Porque no solo persisten las dudas del tema del origen, es que eso apenas es la punta del iceberg. Cada quien tiene su verdad y actúa en consecuencia de lo que creé.

Ayer Zhang Wenhong, un experto chino, decía que “el mundo enfrenta una ‘guerra prolongada’ para mantener a raya la enfermedad sin cerrarse por completo”. No sé si captaron el centro de su opinión, no habla de resolver, sino de controlar.

Remata Wenhong:

“El coronavirus ha ocupado constantemente el planeta y se ha convertido en un virus residente en la tierra. Después de un año de propagación, el virus muta constantemente”.

Y ojo que hablamos de un país que por su sistema político y tipo de sociedad, es capaz de cerrar ciudades enteras sin chistar. Allí no hay discusión sobre horas de cierre ni tipos de acciones, se decide y listo.

Es que para muchos, la pandemia no solo parece tener larga vida aun, sino que el cambio social será total. Entre vacunas cepas y olas, porque la inmunización universal no se ve por ahora.

Europa muestra altas tasas de infecciones, hospitalizaciones y muertes por Covid-19. Como respuesta en general, aumentan los cierres, las prohibiciones y los controles.

Amplios sectores económicos se están diluyendo en plena crisis sanitaria. Y las personas en general responden con temor y miedo frente a su futuro.

En América, Brasil y Estados Unidos encabezan las peores cifras de contagios y muertes. Pero el resto del continente no se escapa, solo que no le ha llegado los rebotes.

Un mundo distinto que da la impresión de no ser asimilado por muchos. Arrinconados, el terror se impone.

Vacuna cepas y olas

Entre teorías de conspiración, negación absoluta de la realidad y acciones gubernamentales desastrosas, la pandemia se sigue moviendo.

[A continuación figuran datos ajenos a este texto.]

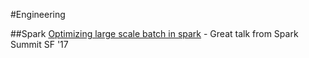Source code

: #Engineering

##Spark
[Optimizing large scale batch in spark](https://youtu.be/UmBL5RApe-I) - Great talk from Spark Summit SF '17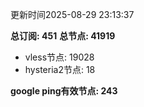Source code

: 更新时间2025-08-29 23:13:37

**总订阅: 451**
**总节点: 41919**
- vless节点: 19028
- hysteria2节点: 18

**google ping有效节点: 243**
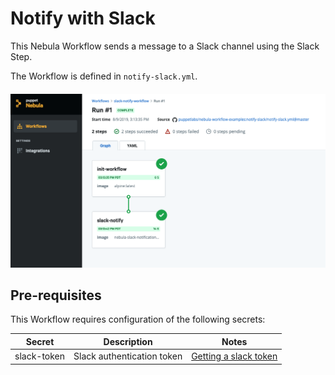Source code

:# Notify with Slack  

This Nebula Workflow sends a message to a Slack channel using the Slack Step.

The Workflow is defined in `notify-slack.yml`.

<h4 align="center"><img src="../media/slack-workflow.png" alt="Slack Workflow"></h4>


## Pre-requisites
This Workflow requires configuration of the following secrets:

| Secret        | Description   | Notes   |
| ------------- | ------------- | ------- |
| slack-token  | Slack authentication token | [Getting a slack token](https://get.slack.help/hc/en-us/articles/215770388-Create-and-regenerate-API-tokens) |
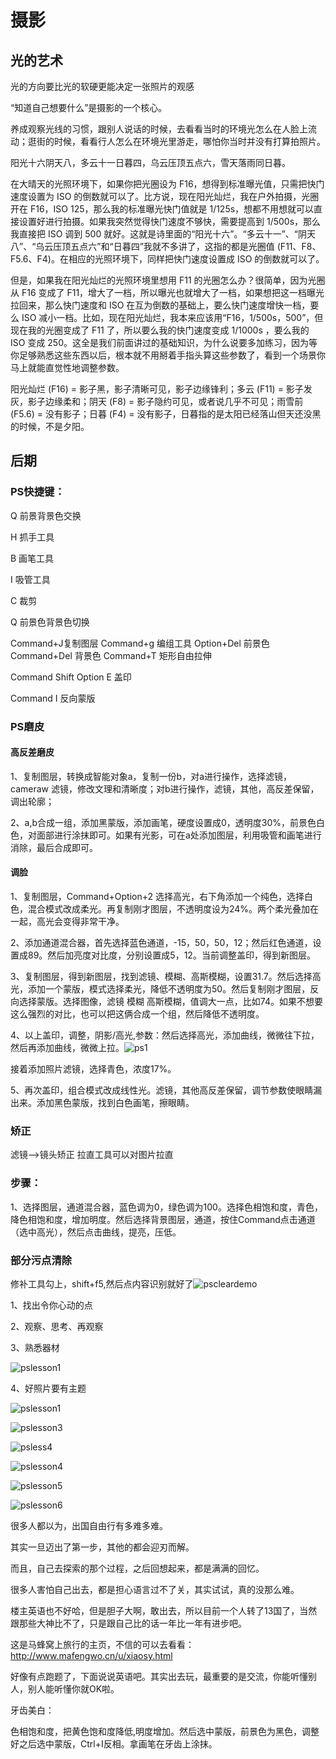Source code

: # 摄影

## 光的艺术

光的方向要比光的软硬更能决定一张照片的观感

“知道自己想要什么”是摄影的一个核心。

养成观察光线的习惯，跟别人说话的时候，去看看当时的环境光怎么在人脸上流动；逛街的时候，看看行人怎么在环境光里游走，哪怕你当时并没有打算拍照片。

阳光十六阴天八，多云十一日暮四，乌云压顶五点六，雪天落雨同日暮。

在大晴天的光照环境下，如果你把光圈设为 F16，想得到标准曝光值，只需把快门速度设置为 ISO 的倒数就可以了。比方说，现在阳光灿烂，我在户外拍摄，光圈开在 F16，ISO 125，那么我的标准曝光快门值就是 1/125s，想都不用想就可以直接设置好进行拍摄。如果我突然觉得快门速度不够快，需要提高到 1/500s，那么我直接把 ISO 调到 500 就好。这就是诗里面的“阳光十六”。“多云十一”、“阴天八”、“乌云压顶五点六”和“日暮四”我就不多讲了，这指的都是光圈值 (F11、F8、F5.6、F4)。在相应的光照环境下，同样把快门速度设置成 ISO 的倒数就可以了。

但是，如果我在阳光灿烂的光照环境里想用 F11 的光圈怎么办？很简单，因为光圈从 F16 变成了 F11，增大了一档，所以曝光也就增大了一档，如果想把这一档曝光拉回来，那么快门速度和 ISO 在互为倒数的基础上，要么快门速度增快一档，要么 ISO 减小一档。比如，现在阳光灿烂，我本来应该用“F16，1/500s，500”，但现在我的光圈变成了 F11 了，所以要么我的快门速度变成 1/1000s ，要么我的 ISO 变成 250。这全是我们前面讲过的基础知识，为什么说要多加练习，因为等你足够熟悉这些东西以后，根本就不用掰着手指头算这些参数了，看到一个场景你马上就能直觉性地调整参数。

阳光灿烂 (F16) = 影子黑，影子清晰可见，影子边缘锋利；多云 (F11) = 影子发灰，影子边缘柔和；阴天 (F8) = 影子隐约可见，或者说几乎不可见；雨雪前 (F5.6) = 没有影子；日暮 (F4) = 没有影子，日暮指的是太阳已经落山但天还没黑的时候，不是夕阳。

## 后期

### PS快捷键：

Q 前景背景色交换

H 抓手工具

B 画笔工具

I 吸管工具

C 裁剪

Q 前景色背景色切换

Command+J复制图层 Command+g 编组工具 Option+Del 前景色 Command+Del  背景色 Command+T 矩形自由拉伸

Command Shift Option E 盖印 

Command I 反向蒙版

### PS磨皮

#### 高反差磨皮

1、复制图层，转换成智能对象a，复制一份b，对a进行操作，选择滤镜，cameraw 滤镜，修改文理和清晰度；对b进行操作，滤镜，其他，高反差保留，调出轮廓；

2、a,b合成一组，添加黑蒙版，添加画笔，硬度设置成0，透明度30%，前景色白色，对面部进行涂抹即可。如果有光影，可在a处添加图层，利用吸管和画笔进行消除，最后合成即可。

#### 调脸

1、复制图层，Command+Option+2 选择高光，右下角添加一个纯色，选择白色，混合模式改成柔光。再复制刚才图层，不透明度设为24%。两个柔光叠加在一起，高光会变得非常干净。

2、添加通道混合器，首先选择蓝色通道，-15，50，50，12；然后红色通道，设置成89。然后加亮度对比度，分别设置成5，12。当前调整盖印，得到新图层。

3、复制图层，得到新图层，找到滤镜、模糊、高斯模糊，设置31.7。然后选择高光，添加一个蒙版，模式选择柔光，降低不透明度为50。然后复制刚才图层，反向选择蒙版。选择图像，滤镜 模糊 高斯模糊，值调大一点，比如74。如果不想要这么强烈的对比，也可以把这俩合成一个组，然后降低不透明度。

4、以上盖印，调整，阴影/高光,参数：然后选择高光，添加曲线，微微往下拉，然后再添加曲线，微微上拉。![ps1](../images/ps1.png)

接着添加照片滤镜，选择青色，浓度17%。

5、再次盖印，组合模式改成线性光。滤镜，其他高反差保留，调节参数使眼睛漏出来。添加黑色蒙版，找到白色画笔，擦眼睛。

### 矫正

滤镜-->镜头矫正  拉直工具可以对图片拉直

### 步骤：

1、选择图层，通道混合器，蓝色调为0，绿色调为100。选择色相饱和度，青色，降色相饱和度，增加明度。然后选择背景图层，通道，按住Command点击通道（选中高光），然后点击曲线，提亮，压低。











### 部分污点清除

修补工具勾上，shift+f5,然后点内容识别就好了![pscleardemo](../images/pscleardemo.png)



1、找出令你心动的点

2、观察、思考、再观察

3、熟悉器材

![pslesson1](../images/pslesson1.png)

4、好照片要有主题

![pslesson1](../images/pslesson2.png)

![pslesson3](../images/pslesson3.png)

![psless4](../images/psless3.png)

![pslesson4](../images/pslesson4.png)

![pslesson5](../images/pslesson5.png)

![pslesson6](../images/pslesson6.png)



很多人都以为，出国自由行有多难多难。

其实一旦迈出了第一步，其他的都会迎刃而解。

而且，自己去探索的那个过程，之后回想起来，都是满满的回忆。

很多人害怕自己出去，都是担心语言过不了关，其实试试，真的没那么难。

楼主英语也不好哈，但是胆子大啊，敢出去，所以目前一个人转了13国了，当然跟那些大神比不了，只是跟自己比的话一年比一年有进步吧。

这是马蜂窝上旅行的主页，不信的可以去看看：http://www.mafengwo.cn/u/xiaosy.html 

好像有点跑题了，下面说说英语吧。其实出去玩，最重要的是交流，你能听懂别人，别人能听懂你就OK啦。

牙齿美白：

色相饱和度，把黄色饱和度降低,明度增加。然后选中蒙版，前景色为黑色，调整好之后选中蒙版，Ctrl+I反相。拿画笔在牙齿上涂抹。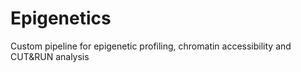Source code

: # Epigenetics
Custom pipeline for epigenetic profiling, chromatin accessibility and CUT&amp;RUN analysis
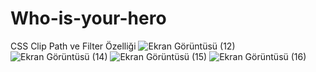 # Who-is-your-hero
CSS Clip Path ve Filter Özelliği
![Ekran Görüntüsü (12)](https://user-images.githubusercontent.com/98089962/202503355-76eb7826-2172-4480-b878-ca424ad58ead.png)
![Ekran Görüntüsü (14)](https://user-images.githubusercontent.com/98089962/202503381-87891c26-9efe-426d-8877-25bb3e591d73.png)
![Ekran Görüntüsü (15)](https://user-images.githubusercontent.com/98089962/202503401-45c46d81-aea7-433c-9142-63a8f14566d8.png)
![Ekran Görüntüsü (16)](https://user-images.githubusercontent.com/98089962/202503419-1f0a3970-dd5a-48b7-b68f-bb8ca05ab4ec.png)
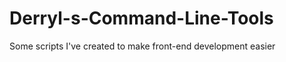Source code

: Derryl-s-Command-Line-Tools
===========================

Some scripts I've created to make front-end development easier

Entramos en una realidad distopica y profundamente incierta. Y como lamentablemente ha sido nuestra historia, las brechas aumentaran. Las diferencias serán más visibles y la adaptación no será igual.

Las sociedades y personas que asimilen el cambio, que tengan los recursos para afrontarlo y lo ejecuten, llevaran la delantera. Entre vacunas cepas y olas, nos seguiremos desplazando.

Por eso el tema central de todo lo que sucede es básicamente la capacidad de reinventarse. Como personas y sociedades, porque ya nada es igual.

Pretender seguir como si no pasara nada, aparte de absurdo puede ser fatal. Nos guste o no, hay que replantear el sistema en el que vivimos, producimos y nos desarrollamos.

Las oportunidades para afrontar con éxito este futuro incierto dependen precisamente de nuestro propio cambio. Una economía y unas finanzas adaptadas a los nuevos tiempos.

No es un tema solamente de bitcoin o de otras criptomonedas, pero si de un nuevo dinero y distintas relaciones. Cambiar entre vacunas cepas y olas, para poder salir de los números rojos.

Ver mucho más allá de nuestras propias limitaciones y actuar en consecuencia. Dentro de unos años veremos cómo quienes lo hicieron crecieron y se ajustaron.

Nada fácil ni sencillo ciertamente lo que vivimos actualmente. Pero en definitiva tenemos las herramientas y las tecnologías. Y aunque por si mismas no producen los cambios, las personas sí.

Un mundo distinto se está erigiendo, entre vacunas cepas y olas. Queda mucho por ver y bastante por evolucionar.

Transformación real es la llave, no maquillajes ni adornos. Finanzas abiertas para desarrollar economías de equilibrio y ajustadas a nuestro planeta.